La boda, la luna de miel solitaria, las noches pasadas en una habitación vacía mientras Ethan fingía que ella no existía… Eran heridas abiertas, pero Helen no permitiría que la derrotaran. No más.
Cuando aterrizaron, Ethan se despidió con un simple “Tengo una reunión en la empresa” antes de subir a un coche y desaparecer por la carretera sin siquiera mirar atrás. Helen observó cómo el vehículo se alejaba y respiró hondo, dejando que el dolor se mezclara con una determinación amarga. Si él la ignoraba, que así fuera. Ella no se dejaría destruir por eso.
El apartamento que la esperaba era sofisticado y elegante. Los tonos neutros, los muebles de madera oscura y los detalles en mármol transmitían refinamiento, pero Helen vio en todo aquello un intento de impresionar, quizá de compensar el vacío que sentía a su alrededor. Amélia y Zoe eran las únicas que la trataban con verdadera gentileza. Pero era a Ethan a quien ella quería alcanzar.
Recordó las palabras de Zoe:
—Cuando mi hermano te conozca de verdad, se va a enamorar.
¿Eso era lo que quería? ¿Ser conocida por él? ¿Amada por él?
Los días que siguieron fueron solitarios y pesados. Ethan evitaba su presencia como si ella fuera una carga que se negaba a llevar. Cada comida que ella preparaba y que él ignoraba era una pequeña derrota, pero Helen se negaba a rendirse.
Hasta que una noche, el golpe llegó. Helen iba hacia la cocina a buscar un vaso de agua cuando escuchó la voz de Ethan al teléfono.

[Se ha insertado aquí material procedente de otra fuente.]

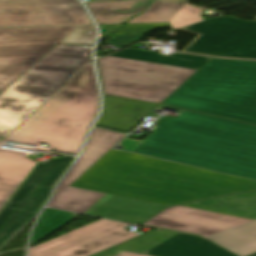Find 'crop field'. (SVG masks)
<instances>
[{
	"mask_svg": "<svg viewBox=\"0 0 256 256\" xmlns=\"http://www.w3.org/2000/svg\"><path fill=\"white\" fill-rule=\"evenodd\" d=\"M71 186L173 206L253 191L256 182L110 149Z\"/></svg>",
	"mask_w": 256,
	"mask_h": 256,
	"instance_id": "obj_1",
	"label": "crop field"
},
{
	"mask_svg": "<svg viewBox=\"0 0 256 256\" xmlns=\"http://www.w3.org/2000/svg\"><path fill=\"white\" fill-rule=\"evenodd\" d=\"M135 153L256 180V126L185 111Z\"/></svg>",
	"mask_w": 256,
	"mask_h": 256,
	"instance_id": "obj_2",
	"label": "crop field"
},
{
	"mask_svg": "<svg viewBox=\"0 0 256 256\" xmlns=\"http://www.w3.org/2000/svg\"><path fill=\"white\" fill-rule=\"evenodd\" d=\"M98 107L93 65L89 63L4 139L33 146L45 142L56 152L77 155Z\"/></svg>",
	"mask_w": 256,
	"mask_h": 256,
	"instance_id": "obj_3",
	"label": "crop field"
},
{
	"mask_svg": "<svg viewBox=\"0 0 256 256\" xmlns=\"http://www.w3.org/2000/svg\"><path fill=\"white\" fill-rule=\"evenodd\" d=\"M164 102L256 125V62L210 59Z\"/></svg>",
	"mask_w": 256,
	"mask_h": 256,
	"instance_id": "obj_4",
	"label": "crop field"
},
{
	"mask_svg": "<svg viewBox=\"0 0 256 256\" xmlns=\"http://www.w3.org/2000/svg\"><path fill=\"white\" fill-rule=\"evenodd\" d=\"M209 59L127 49L97 62L105 94L160 103Z\"/></svg>",
	"mask_w": 256,
	"mask_h": 256,
	"instance_id": "obj_5",
	"label": "crop field"
},
{
	"mask_svg": "<svg viewBox=\"0 0 256 256\" xmlns=\"http://www.w3.org/2000/svg\"><path fill=\"white\" fill-rule=\"evenodd\" d=\"M74 159L40 162L0 149V249L36 217L52 185Z\"/></svg>",
	"mask_w": 256,
	"mask_h": 256,
	"instance_id": "obj_6",
	"label": "crop field"
},
{
	"mask_svg": "<svg viewBox=\"0 0 256 256\" xmlns=\"http://www.w3.org/2000/svg\"><path fill=\"white\" fill-rule=\"evenodd\" d=\"M93 46L56 45L0 94V136L5 137L91 62Z\"/></svg>",
	"mask_w": 256,
	"mask_h": 256,
	"instance_id": "obj_7",
	"label": "crop field"
},
{
	"mask_svg": "<svg viewBox=\"0 0 256 256\" xmlns=\"http://www.w3.org/2000/svg\"><path fill=\"white\" fill-rule=\"evenodd\" d=\"M124 136L125 134L94 127L82 155L59 184L55 196L47 206L137 224L169 207L69 187Z\"/></svg>",
	"mask_w": 256,
	"mask_h": 256,
	"instance_id": "obj_8",
	"label": "crop field"
},
{
	"mask_svg": "<svg viewBox=\"0 0 256 256\" xmlns=\"http://www.w3.org/2000/svg\"><path fill=\"white\" fill-rule=\"evenodd\" d=\"M145 224L201 235L238 256L256 252V221L177 206Z\"/></svg>",
	"mask_w": 256,
	"mask_h": 256,
	"instance_id": "obj_9",
	"label": "crop field"
},
{
	"mask_svg": "<svg viewBox=\"0 0 256 256\" xmlns=\"http://www.w3.org/2000/svg\"><path fill=\"white\" fill-rule=\"evenodd\" d=\"M75 27L0 28V93Z\"/></svg>",
	"mask_w": 256,
	"mask_h": 256,
	"instance_id": "obj_10",
	"label": "crop field"
},
{
	"mask_svg": "<svg viewBox=\"0 0 256 256\" xmlns=\"http://www.w3.org/2000/svg\"><path fill=\"white\" fill-rule=\"evenodd\" d=\"M180 30L199 34L182 52L256 61V22L219 16Z\"/></svg>",
	"mask_w": 256,
	"mask_h": 256,
	"instance_id": "obj_11",
	"label": "crop field"
},
{
	"mask_svg": "<svg viewBox=\"0 0 256 256\" xmlns=\"http://www.w3.org/2000/svg\"><path fill=\"white\" fill-rule=\"evenodd\" d=\"M92 24L77 0H0V27Z\"/></svg>",
	"mask_w": 256,
	"mask_h": 256,
	"instance_id": "obj_12",
	"label": "crop field"
},
{
	"mask_svg": "<svg viewBox=\"0 0 256 256\" xmlns=\"http://www.w3.org/2000/svg\"><path fill=\"white\" fill-rule=\"evenodd\" d=\"M127 225L101 219L31 248L29 256H90L138 236Z\"/></svg>",
	"mask_w": 256,
	"mask_h": 256,
	"instance_id": "obj_13",
	"label": "crop field"
},
{
	"mask_svg": "<svg viewBox=\"0 0 256 256\" xmlns=\"http://www.w3.org/2000/svg\"><path fill=\"white\" fill-rule=\"evenodd\" d=\"M113 248L153 256H236L202 237L161 229Z\"/></svg>",
	"mask_w": 256,
	"mask_h": 256,
	"instance_id": "obj_14",
	"label": "crop field"
},
{
	"mask_svg": "<svg viewBox=\"0 0 256 256\" xmlns=\"http://www.w3.org/2000/svg\"><path fill=\"white\" fill-rule=\"evenodd\" d=\"M156 106L157 104L104 96L103 114L96 125L129 132Z\"/></svg>",
	"mask_w": 256,
	"mask_h": 256,
	"instance_id": "obj_15",
	"label": "crop field"
},
{
	"mask_svg": "<svg viewBox=\"0 0 256 256\" xmlns=\"http://www.w3.org/2000/svg\"><path fill=\"white\" fill-rule=\"evenodd\" d=\"M256 220V191L181 205Z\"/></svg>",
	"mask_w": 256,
	"mask_h": 256,
	"instance_id": "obj_16",
	"label": "crop field"
},
{
	"mask_svg": "<svg viewBox=\"0 0 256 256\" xmlns=\"http://www.w3.org/2000/svg\"><path fill=\"white\" fill-rule=\"evenodd\" d=\"M152 0L86 3L98 24H124L141 13Z\"/></svg>",
	"mask_w": 256,
	"mask_h": 256,
	"instance_id": "obj_17",
	"label": "crop field"
},
{
	"mask_svg": "<svg viewBox=\"0 0 256 256\" xmlns=\"http://www.w3.org/2000/svg\"><path fill=\"white\" fill-rule=\"evenodd\" d=\"M71 216V213L45 208L34 230L30 246L67 224Z\"/></svg>",
	"mask_w": 256,
	"mask_h": 256,
	"instance_id": "obj_18",
	"label": "crop field"
},
{
	"mask_svg": "<svg viewBox=\"0 0 256 256\" xmlns=\"http://www.w3.org/2000/svg\"><path fill=\"white\" fill-rule=\"evenodd\" d=\"M183 4L156 0L144 13L128 23H169Z\"/></svg>",
	"mask_w": 256,
	"mask_h": 256,
	"instance_id": "obj_19",
	"label": "crop field"
},
{
	"mask_svg": "<svg viewBox=\"0 0 256 256\" xmlns=\"http://www.w3.org/2000/svg\"><path fill=\"white\" fill-rule=\"evenodd\" d=\"M170 24H125L116 34L112 35L107 40L123 48L130 44L136 43L142 37L154 28L170 27Z\"/></svg>",
	"mask_w": 256,
	"mask_h": 256,
	"instance_id": "obj_20",
	"label": "crop field"
},
{
	"mask_svg": "<svg viewBox=\"0 0 256 256\" xmlns=\"http://www.w3.org/2000/svg\"><path fill=\"white\" fill-rule=\"evenodd\" d=\"M96 32L93 25L77 26L59 43L93 45Z\"/></svg>",
	"mask_w": 256,
	"mask_h": 256,
	"instance_id": "obj_21",
	"label": "crop field"
},
{
	"mask_svg": "<svg viewBox=\"0 0 256 256\" xmlns=\"http://www.w3.org/2000/svg\"><path fill=\"white\" fill-rule=\"evenodd\" d=\"M201 11L202 9L200 8L184 5L183 8L170 22L172 25L171 28L179 29L203 21V18L200 16Z\"/></svg>",
	"mask_w": 256,
	"mask_h": 256,
	"instance_id": "obj_22",
	"label": "crop field"
},
{
	"mask_svg": "<svg viewBox=\"0 0 256 256\" xmlns=\"http://www.w3.org/2000/svg\"><path fill=\"white\" fill-rule=\"evenodd\" d=\"M95 256H147V255L127 252V251H122L117 249H109Z\"/></svg>",
	"mask_w": 256,
	"mask_h": 256,
	"instance_id": "obj_23",
	"label": "crop field"
},
{
	"mask_svg": "<svg viewBox=\"0 0 256 256\" xmlns=\"http://www.w3.org/2000/svg\"><path fill=\"white\" fill-rule=\"evenodd\" d=\"M101 28L102 39L107 37L109 34L114 32L117 28L121 27L122 25H99Z\"/></svg>",
	"mask_w": 256,
	"mask_h": 256,
	"instance_id": "obj_24",
	"label": "crop field"
},
{
	"mask_svg": "<svg viewBox=\"0 0 256 256\" xmlns=\"http://www.w3.org/2000/svg\"><path fill=\"white\" fill-rule=\"evenodd\" d=\"M172 1L186 2V1H188V0H172Z\"/></svg>",
	"mask_w": 256,
	"mask_h": 256,
	"instance_id": "obj_25",
	"label": "crop field"
},
{
	"mask_svg": "<svg viewBox=\"0 0 256 256\" xmlns=\"http://www.w3.org/2000/svg\"><path fill=\"white\" fill-rule=\"evenodd\" d=\"M251 256H256V254H254V255H251Z\"/></svg>",
	"mask_w": 256,
	"mask_h": 256,
	"instance_id": "obj_26",
	"label": "crop field"
}]
</instances>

—Sabes que nunca voy a amar a otra mujer, Samantha —dijo él, con la voz cargada de emoción—. Haría cualquier cosa por estar contigo ahora mismo.

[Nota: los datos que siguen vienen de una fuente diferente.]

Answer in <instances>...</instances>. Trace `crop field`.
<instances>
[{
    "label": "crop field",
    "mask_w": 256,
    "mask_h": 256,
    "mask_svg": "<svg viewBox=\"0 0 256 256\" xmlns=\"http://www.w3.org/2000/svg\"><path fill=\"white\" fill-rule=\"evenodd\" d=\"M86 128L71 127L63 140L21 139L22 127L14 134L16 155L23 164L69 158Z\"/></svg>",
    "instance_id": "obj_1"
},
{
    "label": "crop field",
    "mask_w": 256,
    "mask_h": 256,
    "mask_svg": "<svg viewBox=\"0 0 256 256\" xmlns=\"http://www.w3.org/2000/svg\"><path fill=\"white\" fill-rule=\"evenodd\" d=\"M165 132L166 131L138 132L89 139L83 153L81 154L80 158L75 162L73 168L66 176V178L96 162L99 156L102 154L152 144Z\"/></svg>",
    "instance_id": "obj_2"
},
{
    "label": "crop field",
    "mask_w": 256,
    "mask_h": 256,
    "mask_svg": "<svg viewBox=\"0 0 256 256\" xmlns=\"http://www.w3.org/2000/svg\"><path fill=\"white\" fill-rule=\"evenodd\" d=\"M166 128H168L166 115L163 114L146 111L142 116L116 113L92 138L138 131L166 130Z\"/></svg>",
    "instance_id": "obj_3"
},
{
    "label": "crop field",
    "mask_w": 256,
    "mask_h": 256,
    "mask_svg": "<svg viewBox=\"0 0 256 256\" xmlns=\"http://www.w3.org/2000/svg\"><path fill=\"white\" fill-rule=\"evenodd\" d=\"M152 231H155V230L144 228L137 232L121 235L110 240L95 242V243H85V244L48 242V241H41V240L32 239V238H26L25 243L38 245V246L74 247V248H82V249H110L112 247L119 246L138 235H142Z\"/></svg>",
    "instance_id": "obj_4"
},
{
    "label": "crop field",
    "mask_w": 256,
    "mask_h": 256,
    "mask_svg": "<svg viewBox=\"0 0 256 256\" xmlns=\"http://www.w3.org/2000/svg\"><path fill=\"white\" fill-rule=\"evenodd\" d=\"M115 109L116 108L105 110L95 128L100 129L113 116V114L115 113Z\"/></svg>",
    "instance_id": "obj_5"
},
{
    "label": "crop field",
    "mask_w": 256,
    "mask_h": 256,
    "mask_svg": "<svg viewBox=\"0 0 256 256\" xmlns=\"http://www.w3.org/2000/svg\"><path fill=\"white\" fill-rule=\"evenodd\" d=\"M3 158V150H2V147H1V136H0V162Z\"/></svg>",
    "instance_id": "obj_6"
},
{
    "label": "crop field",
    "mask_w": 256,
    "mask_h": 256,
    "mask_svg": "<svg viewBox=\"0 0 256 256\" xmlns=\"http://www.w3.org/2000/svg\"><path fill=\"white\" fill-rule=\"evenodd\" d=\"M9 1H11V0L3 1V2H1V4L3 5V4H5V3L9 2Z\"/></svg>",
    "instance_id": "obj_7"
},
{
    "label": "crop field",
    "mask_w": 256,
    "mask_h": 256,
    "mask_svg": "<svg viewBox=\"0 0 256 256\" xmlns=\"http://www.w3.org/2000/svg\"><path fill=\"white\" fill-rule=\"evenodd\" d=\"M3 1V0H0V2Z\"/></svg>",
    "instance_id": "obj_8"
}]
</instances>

Helen se quedó paralizada. El dolor fue brutal, cortante, pero lo que más la hirió fue el vacío que vino después. La certeza cruel de que quizá todo su esfuerzo era en vano.

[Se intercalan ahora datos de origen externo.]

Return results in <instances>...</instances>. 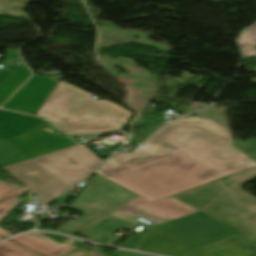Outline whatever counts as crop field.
<instances>
[{
  "label": "crop field",
  "instance_id": "obj_2",
  "mask_svg": "<svg viewBox=\"0 0 256 256\" xmlns=\"http://www.w3.org/2000/svg\"><path fill=\"white\" fill-rule=\"evenodd\" d=\"M232 144L256 161V138ZM256 177V167L195 189L174 195L214 218L239 229L256 242V197L241 189V184ZM222 182L224 186H221ZM248 239V240H249Z\"/></svg>",
  "mask_w": 256,
  "mask_h": 256
},
{
  "label": "crop field",
  "instance_id": "obj_23",
  "mask_svg": "<svg viewBox=\"0 0 256 256\" xmlns=\"http://www.w3.org/2000/svg\"><path fill=\"white\" fill-rule=\"evenodd\" d=\"M6 54L8 59L19 58L17 50L7 49Z\"/></svg>",
  "mask_w": 256,
  "mask_h": 256
},
{
  "label": "crop field",
  "instance_id": "obj_14",
  "mask_svg": "<svg viewBox=\"0 0 256 256\" xmlns=\"http://www.w3.org/2000/svg\"><path fill=\"white\" fill-rule=\"evenodd\" d=\"M6 70L13 73L0 85V105L31 75L26 67L6 65Z\"/></svg>",
  "mask_w": 256,
  "mask_h": 256
},
{
  "label": "crop field",
  "instance_id": "obj_4",
  "mask_svg": "<svg viewBox=\"0 0 256 256\" xmlns=\"http://www.w3.org/2000/svg\"><path fill=\"white\" fill-rule=\"evenodd\" d=\"M233 233L235 231L226 225L198 212L155 227L147 226L128 238L120 247L180 256Z\"/></svg>",
  "mask_w": 256,
  "mask_h": 256
},
{
  "label": "crop field",
  "instance_id": "obj_22",
  "mask_svg": "<svg viewBox=\"0 0 256 256\" xmlns=\"http://www.w3.org/2000/svg\"><path fill=\"white\" fill-rule=\"evenodd\" d=\"M18 187H19V185H17V184H10V183L0 181V198L4 195L10 193L11 191H13L14 189H16Z\"/></svg>",
  "mask_w": 256,
  "mask_h": 256
},
{
  "label": "crop field",
  "instance_id": "obj_10",
  "mask_svg": "<svg viewBox=\"0 0 256 256\" xmlns=\"http://www.w3.org/2000/svg\"><path fill=\"white\" fill-rule=\"evenodd\" d=\"M56 84L55 80L32 76L2 108L34 114Z\"/></svg>",
  "mask_w": 256,
  "mask_h": 256
},
{
  "label": "crop field",
  "instance_id": "obj_25",
  "mask_svg": "<svg viewBox=\"0 0 256 256\" xmlns=\"http://www.w3.org/2000/svg\"><path fill=\"white\" fill-rule=\"evenodd\" d=\"M194 157V156H193ZM196 158V157H195ZM199 160V159H198ZM204 163V162H203ZM206 164V163H205ZM208 165V164H207ZM208 166H210V165H208ZM211 167V166H210ZM211 168H213V167H211ZM213 169H215V168H213ZM216 170V169H215ZM216 171H218V170H216ZM218 172H220V171H218ZM221 173V172H220ZM221 174H223V173H221ZM223 175H225V174H223ZM226 176V175H225Z\"/></svg>",
  "mask_w": 256,
  "mask_h": 256
},
{
  "label": "crop field",
  "instance_id": "obj_18",
  "mask_svg": "<svg viewBox=\"0 0 256 256\" xmlns=\"http://www.w3.org/2000/svg\"><path fill=\"white\" fill-rule=\"evenodd\" d=\"M0 256H40L10 240L0 244Z\"/></svg>",
  "mask_w": 256,
  "mask_h": 256
},
{
  "label": "crop field",
  "instance_id": "obj_26",
  "mask_svg": "<svg viewBox=\"0 0 256 256\" xmlns=\"http://www.w3.org/2000/svg\"><path fill=\"white\" fill-rule=\"evenodd\" d=\"M253 247H256V244L249 246V248H253ZM255 251H256V249H255ZM254 256H256V255H254Z\"/></svg>",
  "mask_w": 256,
  "mask_h": 256
},
{
  "label": "crop field",
  "instance_id": "obj_13",
  "mask_svg": "<svg viewBox=\"0 0 256 256\" xmlns=\"http://www.w3.org/2000/svg\"><path fill=\"white\" fill-rule=\"evenodd\" d=\"M13 240L46 256H61L76 248L72 239L59 244L38 233L23 234Z\"/></svg>",
  "mask_w": 256,
  "mask_h": 256
},
{
  "label": "crop field",
  "instance_id": "obj_3",
  "mask_svg": "<svg viewBox=\"0 0 256 256\" xmlns=\"http://www.w3.org/2000/svg\"><path fill=\"white\" fill-rule=\"evenodd\" d=\"M82 93V96H79ZM60 82L37 115L54 122L67 133L88 134L119 130L133 115L106 100Z\"/></svg>",
  "mask_w": 256,
  "mask_h": 256
},
{
  "label": "crop field",
  "instance_id": "obj_6",
  "mask_svg": "<svg viewBox=\"0 0 256 256\" xmlns=\"http://www.w3.org/2000/svg\"><path fill=\"white\" fill-rule=\"evenodd\" d=\"M32 160L68 188L93 172L103 162L83 144L32 158Z\"/></svg>",
  "mask_w": 256,
  "mask_h": 256
},
{
  "label": "crop field",
  "instance_id": "obj_5",
  "mask_svg": "<svg viewBox=\"0 0 256 256\" xmlns=\"http://www.w3.org/2000/svg\"><path fill=\"white\" fill-rule=\"evenodd\" d=\"M136 195L97 174L85 186L82 194L69 205L85 214L56 232L80 235ZM86 217L89 219L84 220ZM77 221L82 223L72 226Z\"/></svg>",
  "mask_w": 256,
  "mask_h": 256
},
{
  "label": "crop field",
  "instance_id": "obj_28",
  "mask_svg": "<svg viewBox=\"0 0 256 256\" xmlns=\"http://www.w3.org/2000/svg\"><path fill=\"white\" fill-rule=\"evenodd\" d=\"M2 239H4V238H1V237H0V240H2Z\"/></svg>",
  "mask_w": 256,
  "mask_h": 256
},
{
  "label": "crop field",
  "instance_id": "obj_8",
  "mask_svg": "<svg viewBox=\"0 0 256 256\" xmlns=\"http://www.w3.org/2000/svg\"><path fill=\"white\" fill-rule=\"evenodd\" d=\"M195 212L198 211L170 196L151 202L138 195L111 213L110 216L130 221L141 217L158 225Z\"/></svg>",
  "mask_w": 256,
  "mask_h": 256
},
{
  "label": "crop field",
  "instance_id": "obj_12",
  "mask_svg": "<svg viewBox=\"0 0 256 256\" xmlns=\"http://www.w3.org/2000/svg\"><path fill=\"white\" fill-rule=\"evenodd\" d=\"M43 121L40 118L0 110V142L27 132Z\"/></svg>",
  "mask_w": 256,
  "mask_h": 256
},
{
  "label": "crop field",
  "instance_id": "obj_1",
  "mask_svg": "<svg viewBox=\"0 0 256 256\" xmlns=\"http://www.w3.org/2000/svg\"><path fill=\"white\" fill-rule=\"evenodd\" d=\"M142 145L174 152L96 173L154 201L225 177L193 155L226 175L256 166L213 132L187 124L170 122Z\"/></svg>",
  "mask_w": 256,
  "mask_h": 256
},
{
  "label": "crop field",
  "instance_id": "obj_19",
  "mask_svg": "<svg viewBox=\"0 0 256 256\" xmlns=\"http://www.w3.org/2000/svg\"><path fill=\"white\" fill-rule=\"evenodd\" d=\"M170 120V118L162 117L156 119L151 123L144 126L139 132H137L129 142L131 143H141L147 136H149L156 128Z\"/></svg>",
  "mask_w": 256,
  "mask_h": 256
},
{
  "label": "crop field",
  "instance_id": "obj_27",
  "mask_svg": "<svg viewBox=\"0 0 256 256\" xmlns=\"http://www.w3.org/2000/svg\"><path fill=\"white\" fill-rule=\"evenodd\" d=\"M211 1H221V0H211Z\"/></svg>",
  "mask_w": 256,
  "mask_h": 256
},
{
  "label": "crop field",
  "instance_id": "obj_11",
  "mask_svg": "<svg viewBox=\"0 0 256 256\" xmlns=\"http://www.w3.org/2000/svg\"><path fill=\"white\" fill-rule=\"evenodd\" d=\"M249 243L236 233L183 256H248L253 253L246 249Z\"/></svg>",
  "mask_w": 256,
  "mask_h": 256
},
{
  "label": "crop field",
  "instance_id": "obj_9",
  "mask_svg": "<svg viewBox=\"0 0 256 256\" xmlns=\"http://www.w3.org/2000/svg\"><path fill=\"white\" fill-rule=\"evenodd\" d=\"M3 169L9 171L22 183L39 194L44 205L68 189L31 159Z\"/></svg>",
  "mask_w": 256,
  "mask_h": 256
},
{
  "label": "crop field",
  "instance_id": "obj_20",
  "mask_svg": "<svg viewBox=\"0 0 256 256\" xmlns=\"http://www.w3.org/2000/svg\"><path fill=\"white\" fill-rule=\"evenodd\" d=\"M175 122H181V123H187V124H191V125H195V126L206 127L208 129H210L211 131H213L214 133H216L217 135H219L220 137H222L223 139L231 142V137L226 132L220 130L219 128H217L216 126L212 125L211 123H209L207 121L194 120V119H181V120H177Z\"/></svg>",
  "mask_w": 256,
  "mask_h": 256
},
{
  "label": "crop field",
  "instance_id": "obj_7",
  "mask_svg": "<svg viewBox=\"0 0 256 256\" xmlns=\"http://www.w3.org/2000/svg\"><path fill=\"white\" fill-rule=\"evenodd\" d=\"M73 145L76 144L66 136L35 129L28 134L0 144V165L4 167Z\"/></svg>",
  "mask_w": 256,
  "mask_h": 256
},
{
  "label": "crop field",
  "instance_id": "obj_15",
  "mask_svg": "<svg viewBox=\"0 0 256 256\" xmlns=\"http://www.w3.org/2000/svg\"><path fill=\"white\" fill-rule=\"evenodd\" d=\"M172 152L169 149H166V151L160 152L157 148L154 147H146L144 150L131 153V154H125V153H116L108 162L104 164V166L99 170H106L118 166L125 165L127 163L135 162L138 160L146 159L149 157L161 155L164 153Z\"/></svg>",
  "mask_w": 256,
  "mask_h": 256
},
{
  "label": "crop field",
  "instance_id": "obj_16",
  "mask_svg": "<svg viewBox=\"0 0 256 256\" xmlns=\"http://www.w3.org/2000/svg\"><path fill=\"white\" fill-rule=\"evenodd\" d=\"M27 190H29L28 187L21 186L0 199V219H2L8 212H10L16 204L21 202L19 200V195ZM0 235L8 237L12 234L0 228Z\"/></svg>",
  "mask_w": 256,
  "mask_h": 256
},
{
  "label": "crop field",
  "instance_id": "obj_24",
  "mask_svg": "<svg viewBox=\"0 0 256 256\" xmlns=\"http://www.w3.org/2000/svg\"><path fill=\"white\" fill-rule=\"evenodd\" d=\"M11 74V72L0 70V84Z\"/></svg>",
  "mask_w": 256,
  "mask_h": 256
},
{
  "label": "crop field",
  "instance_id": "obj_17",
  "mask_svg": "<svg viewBox=\"0 0 256 256\" xmlns=\"http://www.w3.org/2000/svg\"><path fill=\"white\" fill-rule=\"evenodd\" d=\"M239 44L244 52V57L256 56V51L254 50V46L256 45V24L242 33L239 38Z\"/></svg>",
  "mask_w": 256,
  "mask_h": 256
},
{
  "label": "crop field",
  "instance_id": "obj_21",
  "mask_svg": "<svg viewBox=\"0 0 256 256\" xmlns=\"http://www.w3.org/2000/svg\"><path fill=\"white\" fill-rule=\"evenodd\" d=\"M63 256H104V255H102L100 252H98L95 249L88 251V250L77 247L76 249L72 250L71 252Z\"/></svg>",
  "mask_w": 256,
  "mask_h": 256
}]
</instances>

Encerrada en el dormitorio, lloró hasta quedarse sin fuerzas. Pero esta vez no fue un llanto de desesperación, sino de una herida que necesitaba ser purgada. Y cuando finalmente se detuvo, sintió la determinación arder en su pecho como fuego.
***
Al día siguiente, Helen bajó del coche con el corazón pesado, pero la mirada decidida. Entró en la empresa con la postura impecable de siempre, aunque algo había cambiado. Algo dentro de ella era más fuerte ahora.
Tânia, su mejor amiga y secretaria, sostenía un ramo de globos de colores y sonreía con entusiasmo.